Data shown =
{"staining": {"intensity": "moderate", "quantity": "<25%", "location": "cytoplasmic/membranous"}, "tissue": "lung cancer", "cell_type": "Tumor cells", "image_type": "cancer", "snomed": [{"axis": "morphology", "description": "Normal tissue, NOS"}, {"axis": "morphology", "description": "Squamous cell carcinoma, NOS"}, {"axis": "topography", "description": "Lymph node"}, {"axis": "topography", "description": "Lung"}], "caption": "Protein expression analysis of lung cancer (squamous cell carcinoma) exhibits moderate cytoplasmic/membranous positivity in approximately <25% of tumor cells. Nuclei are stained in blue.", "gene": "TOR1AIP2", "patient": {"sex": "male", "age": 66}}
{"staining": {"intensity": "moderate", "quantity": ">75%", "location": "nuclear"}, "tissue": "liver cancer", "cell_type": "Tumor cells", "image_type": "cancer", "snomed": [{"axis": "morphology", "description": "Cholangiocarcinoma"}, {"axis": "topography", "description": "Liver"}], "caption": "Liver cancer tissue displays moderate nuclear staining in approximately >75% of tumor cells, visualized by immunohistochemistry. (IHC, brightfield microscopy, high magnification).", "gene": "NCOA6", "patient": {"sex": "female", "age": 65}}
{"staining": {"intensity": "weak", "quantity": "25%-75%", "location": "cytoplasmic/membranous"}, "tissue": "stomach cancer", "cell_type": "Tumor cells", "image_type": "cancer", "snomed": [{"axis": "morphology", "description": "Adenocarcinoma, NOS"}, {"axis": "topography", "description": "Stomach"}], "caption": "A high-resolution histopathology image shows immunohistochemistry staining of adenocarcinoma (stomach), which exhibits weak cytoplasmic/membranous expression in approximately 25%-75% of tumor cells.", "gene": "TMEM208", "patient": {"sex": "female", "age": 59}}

Problem statement = The answer must be the complete listing, repeated exactly.

Result for this exercise =
{"staining": {"intensity": "moderate", "quantity": "<25%", "location": "cytoplasmic/membranous"}, "tissue": "lung cancer", "cell_type": "Tumor cells", "image_type": "cancer", "snomed": [{"axis": "morphology", "description": "Normal tissue, NOS"}, {"axis": "morphology", "description": "Squamous cell carcinoma, NOS"}, {"axis": "topography", "description": "Lymph node"}, {"axis": "topography", "description": "Lung"}], "caption": "Protein expression analysis of lung cancer (squamous cell carcinoma) exhibits moderate cytoplasmic/membranous positivity in approximately <25% of tumor cells. Nuclei are stained in blue.", "gene": "TOR1AIP2", "patient": {"sex": "male", "age": 66}}
{"staining": {"intensity": "moderate", "quantity": ">75%", "location": "nuclear"}, "tissue": "liver cancer", "cell_type": "Tumor cells", "image_type": "cancer", "snomed": [{"axis": "morphology", "description": "Cholangiocarcinoma"}, {"axis": "topography", "description": "Liver"}], "caption": "Liver cancer tissue displays moderate nuclear staining in approximately >75% of tumor cells, visualized by immunohistochemistry. (IHC, brightfield microscopy, high magnification).", "gene": "NCOA6", "patient": {"sex": "female", "age": 65}}
{"staining": {"intensity": "weak", "quantity": "25%-75%", "location": "cytoplasmic/membranous"}, "tissue": "stomach cancer", "cell_type": "Tumor cells", "image_type": "cancer", "snomed": [{"axis": "morphology", "description": "Adenocarcinoma, NOS"}, {"axis": "topography", "description": "Stomach"}], "caption": "A high-resolution histopathology image shows immunohistochemistry staining of adenocarcinoma (stomach), which exhibits weak cytoplasmic/membranous expression in approximately 25%-75% of tumor cells.", "gene": "TMEM208", "patient": {"sex": "female", "age": 59}}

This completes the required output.